I MARRIED A MONSTER FROM OUTER SPACE (1958). A wedding night violated; a bride's worst nightmare; the groom's dread of being usurped; clinging to each other in unknown fear . . . from what? Can't they see the monster is about to strike?

Wednesday, May 19, 2010


Somebody asked me a while back what my favorite 50's B-horror films were. It didn't take me too long to come up with a short list. I'll be presenting them over the next week or so in no particular order. The first one is:

CURSE OF THE FACELESS MAN (Vogue Pictures, 1958)

A fast-paced script and interesting premise make this a very watchable and underrated monster movie. Quintillus Aurelius as the Etruscan come back to life was pretty scary back in the day, to say nothing that the concept for the monster was wholly original. Also worthy of mention was the film score by Gerald Fried (I BURY THE LIVING, T.H.E. CAT, THE MAN FROM U.N.C.L.E., STAR TREK). It was energetic and fit the action perfectly. I have only one caution: Beware the man in the rubber suit that creases at the knees!


Monday, May 10, 2010

FRANK FRAZETTA (Feb. 9, 1928 - May 10, 2010)

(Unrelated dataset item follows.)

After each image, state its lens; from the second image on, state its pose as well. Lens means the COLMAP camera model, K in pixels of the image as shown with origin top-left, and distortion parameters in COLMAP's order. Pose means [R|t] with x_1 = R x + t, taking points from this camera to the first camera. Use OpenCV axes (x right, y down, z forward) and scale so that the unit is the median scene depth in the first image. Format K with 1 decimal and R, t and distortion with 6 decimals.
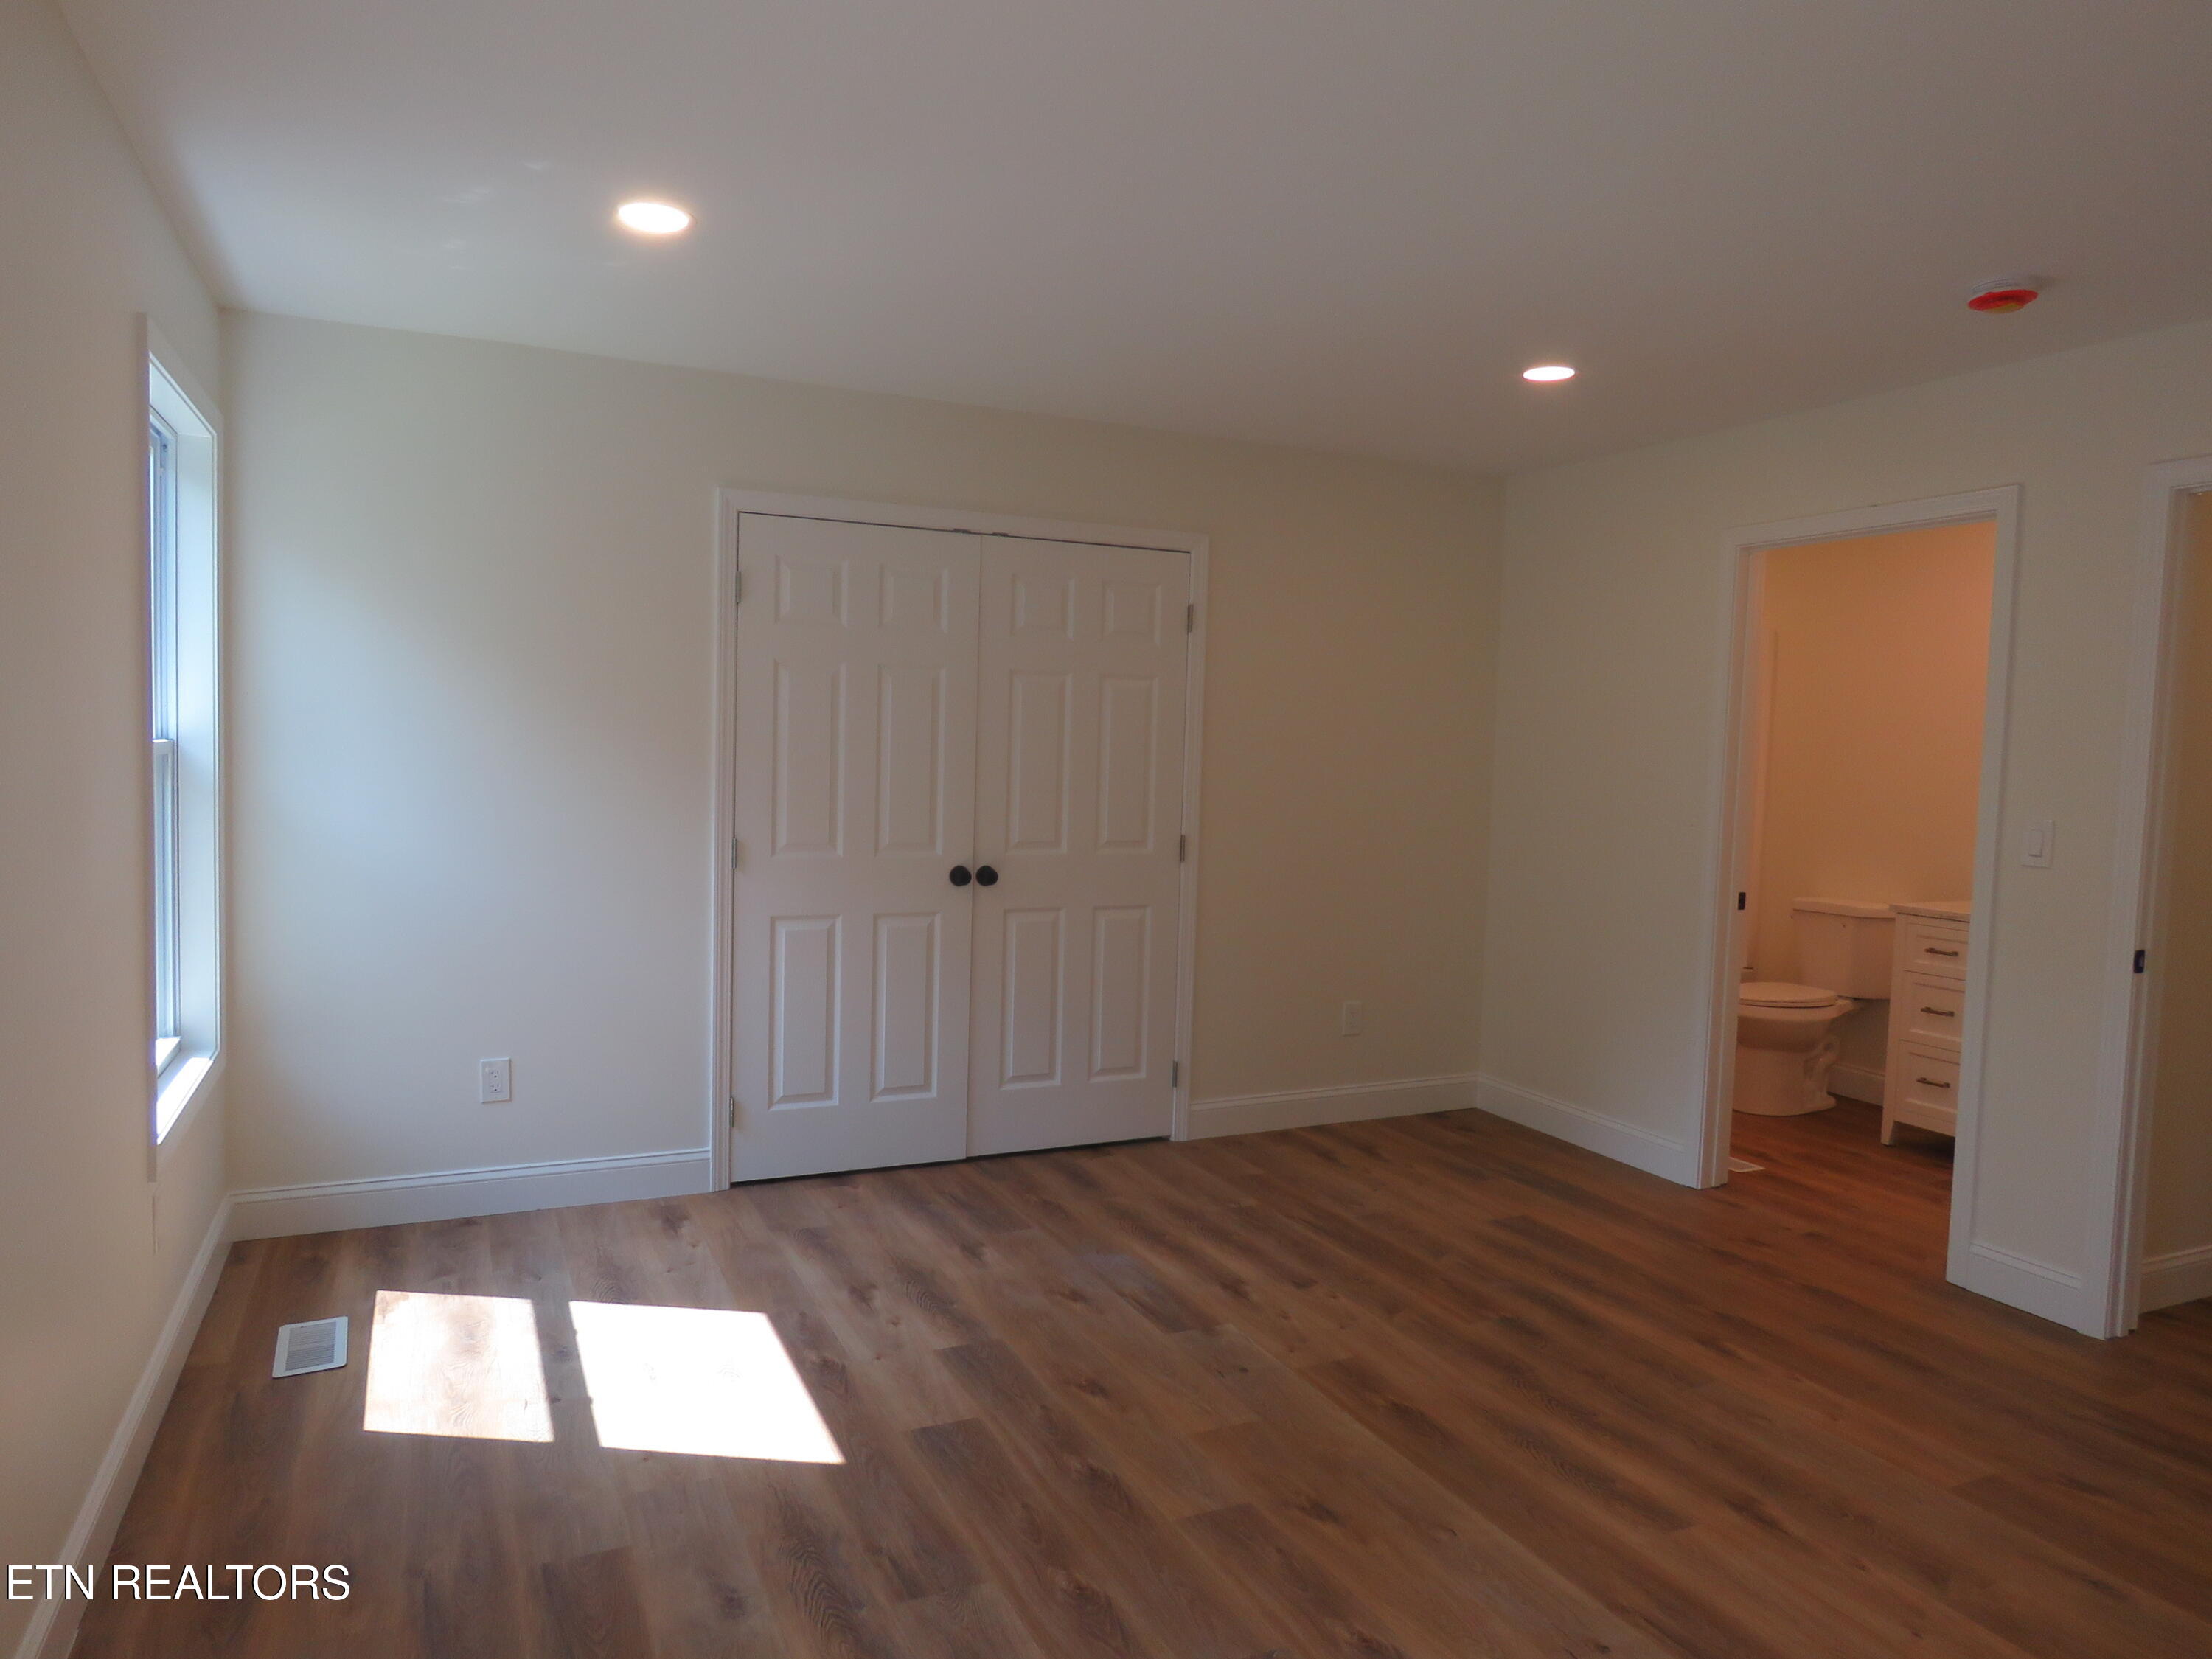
lens RADIAL K [[1403.9, 0, 1099.1], [0, 1403.9, 831.8], [0, 0, 1]] dist [-0.009302, 0.001374]
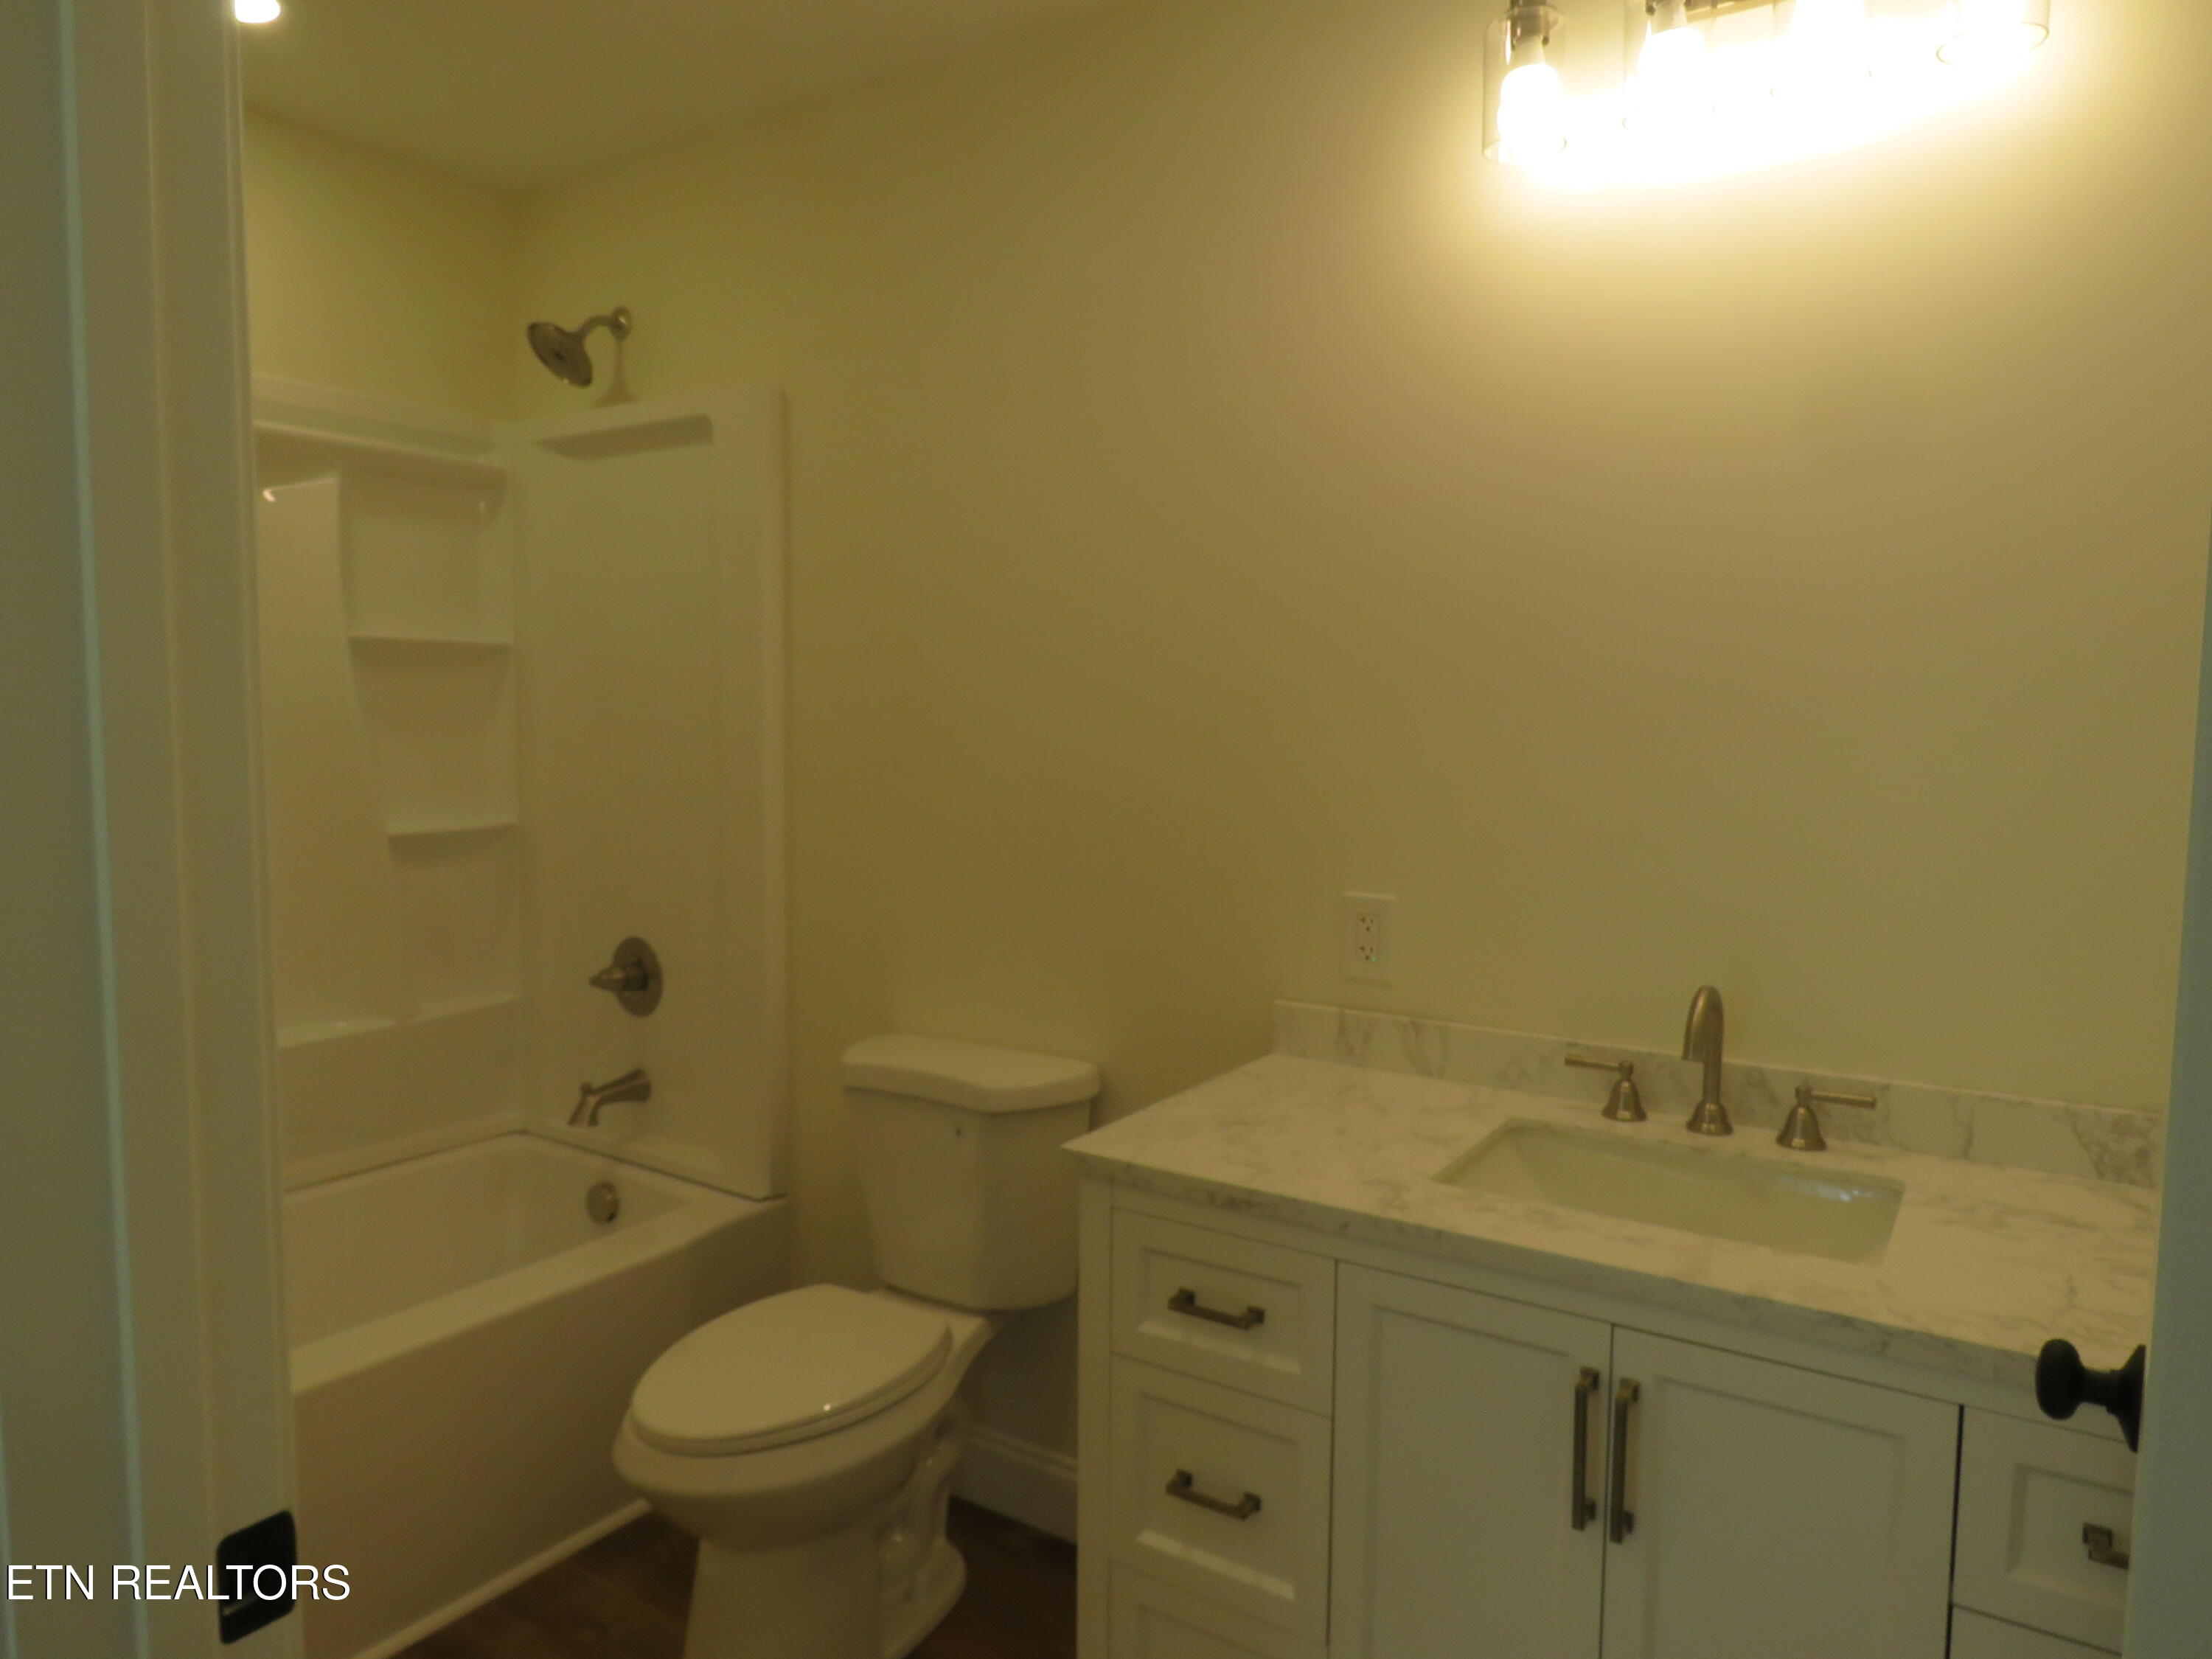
lens RADIAL K [[1403.9, 0, 1099.1], [0, 1403.9, 831.8], [0, 0, 1]] dist [-0.009302, 0.001374]
pose [[0.859582, -0.071560, 0.505963, 0.382302], [0.057034, 0.997395, 0.044171, -0.028011], [-0.507805, -0.009111, 0.861424, 0.661455]]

The greatest modern fantasy artist of them all, FRANK FRAZETTA passed on today after suffering a stroke. Icon, Legend, Testament, all names of the titles of books that depicted his art, only begin to describe the almost indescribable influence that he had on the field of fantasy, science fiction, advertising, comic book, and many other forms of artwork and illustration.

Frank Frazetta was my hero. He drew and painted men that were masculine and brave and women that were beautifully dangerous and dangerously beautiful. My print of "Golden Girl", purchased many years ago with money that I could not afford to spend, signed by his own hand, will take on a deeper and more hallowed meaning from this point forward.

Rest In Peace now forever, with Ellie, the greatest treasure of your life here on earth.

Friday, May 7, 2010


Coming soon to a hobby shop near you is Moebius Models' re-issue of the "Monsters of the Movies" CREATURE FROM THE BLACK LAGOON snap-together model kit. No word yet on just when we'll be able to snag these beauts, but you can be rest assured this kit will probably end up flying (or swimming) off the shelf.

Sunday, May 2, 2010


Just launched through Diamond Comic Distributors (March PREVIEWS) is the "Diamond Select" line of Unversal Monster action figures. The first of the "Diamond Dioramas" is THE CREATURE FROM THE BLACK LAGOON (pictured above). The seven-inch tall Creature and "bathing beauty in distress" is sculpted by Rudy Garcia with a base sculpted by Jean St. Jean. While touted by the manufacturer as "perhaps it's most screen accurate detail", it doesn't take much to observe that the Creature has seen better creators and the "femme fatale", Kay Lawrence in the film, is obviously no Julie Adams (see picture below for comparison).
Nevertheless, it is always welcome to see the UNIVERSAL HORROR LEGACY live on. The figure is scheduled for a June 2010 release with a suggested retail price of $19.99.

The second in the UNIVERSAL MONSTERS SELECT line is slated to be THE MUMMY. Judging from the picture in the April issue of Diamond Comic Distributor's PREVIEWS, the sculpt is a little better in its depiction and easy to see the likeness is patterned after the Boris Karloff version (see picture below). The figure is sculpted by Jean St. Jean and the sarcophagus is by Rudy Garcia. I have to say that so far, I like St. Jean's work a little better as it is more accurate in detail and likeness than Garcia's attempt at Ben Chapman and Julie Adams in THE CREATURE FROM THE BLACK LAGOON diorama. The suggested retail price for THE MUMMY 7-inch action figure is $19.99.